- Tankōbon volume cover (Bijutsu Shuppansha edition)

異卡力（イカル） (Ikaru)
- Genre: Science fiction;
- Written by: Moebius
- Illustrated by: Jiro Taniguchi
- Published by: Kodansha; Bijutsu Shuppansha;
- English publisher: Simon & Schuster
- Magazine: Morning
- Original run: July 1997 – September 1997
- Volumes: 1
- Anime and manga portal

= Icaro (manga) =

Japanese manga series

Icaro (Ikaru) is a Japanese manga series written by Moebius and illustrated by Jiro Taniguchi. It was serialized in Kodansha's seinen manga magazine Morning from July to September 1997.

== Synopsis ==
Since his birth, a boy named Icaro has had the ability to fly. He was taken away from his mother and grew up in the care of the government, which tried to research his abilities. Icaro falls in love with one of the researchers and discovers his own free will. He tries to escape his prison before they are able to take away his urge for freedom from him.

== Development and release ==
At the time of Icaros serialization, then editor-in-chief of Kodansha's seinen manga magazine Morning, Yoshiyuki Kurihara, was interested in doing international cultural exchange through manga; between 1989 and 1998, the editorial department for Morning ran an international project inviting artists and writers from overseas to create manga in the magazine. While introducing works by Japanese artists like Jiro Taniguchi to France, Kurihara also helmed a project to have a Japanese artist illustrate a story by French artist and writer Moebius. Moebius expressed a desire to work with Taniguchi, having read his previous work The Walking Man, and Taniguchi agreed to be the artist.

The ensuing work, Icaro, was serialized in Morning in 1997, from the magazine's 31st issue to its 43rd issue that year (cover dated July 17 and October 9, 1997, respectively). It was illustrated by Taniguchi with scripts by Moebius that would have filled around ten volumes. Taniguchi made some changes to the scripts, later explaining that "what was difficult was that the European point of view is not easily understood by the Japanese. So the issue was how to modify it so that it was easy for Japanese readers to understand. And, since it was a scenario, some parts were explained in a long way that needed to be shortened. I remember it was pretty hard to work on that." He did not work directly with Moebius, instead working through an editorial intermediary.

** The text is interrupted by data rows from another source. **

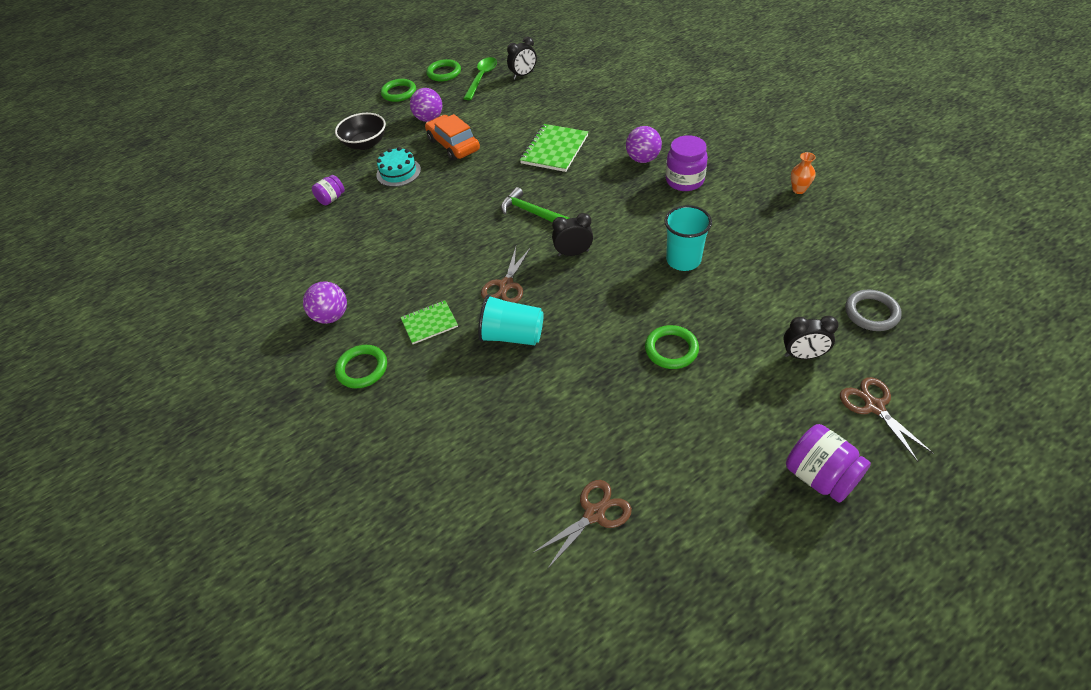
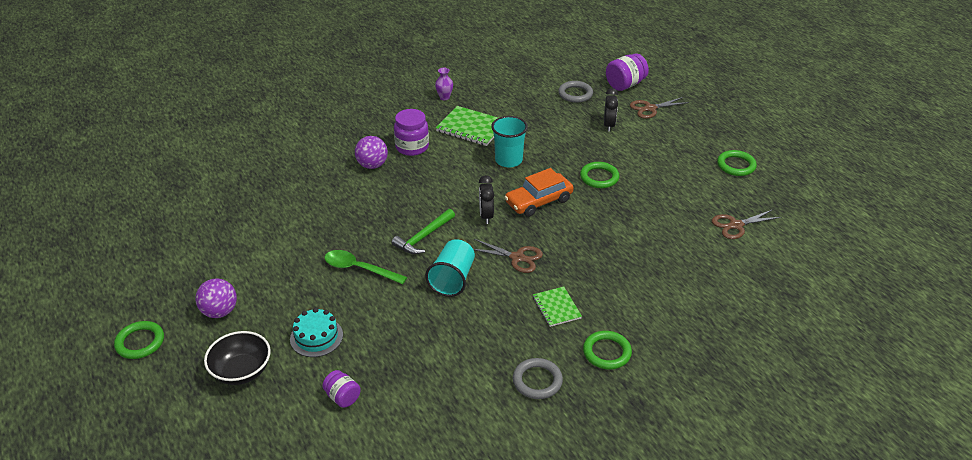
camera: 90 degrees left, 10 degrees down
purple ball [303,281,347,324] -> grey ring [513,358,563,399]
orange car [425,114,480,160] -> orange car moved to [504,168,574,217]
green ring [426,59,461,82] -> green ring moved to [717,150,757,176]
green spoon [463,57,497,100] -> green spoon moved to [324,250,407,284]
turquoise cup [478,294,544,345] -> turquoise cup moved to [425,239,475,297]
black clock [507,37,537,79] -> none
green notebook [520,124,588,172] -> green notebook moved to [436,106,498,146]
brown scissors [533,480,632,569] -> brown scissors turned 75 degrees counterclockwise [711,210,782,239]
purple jar [786,424,871,503] -> purple jar moved to [606,53,649,91]
orange vase [791,152,816,194] -> purple vase [435,68,453,100]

The manga was unpopular with readers at the time. Kurihara was succeeded in his chief editorial role by Tamotsu Kutomi, whose new magazine policies forced Icaro to be canceled after only one volume's worth of content was made. Its chapters were collected and published in one volume by Bijutsu Shuppansha on November 30, 2000, three years after its initial serialization. A translation into French, as well as Italian and Polish, was published by Kana. An English version was published by Simon & Schuster. The German translation of the manga was published in 2016 by Schreiber & Leser in a single volume.

== Reception ==
Peter Osteried described the work as a great collaboration between the two well-known artists. Besides the European influences in Taniguchi's style, influences from Katsuhiro Otomo's Akira can be seen, who in turn was influenced by Moebius. All in all, the work is a "perfect synthesis of French-Belgian and Japanese comics". Lars von Törne underlines in the Tagesspiegel that the work shows how important western comics were for Taniguchi's style.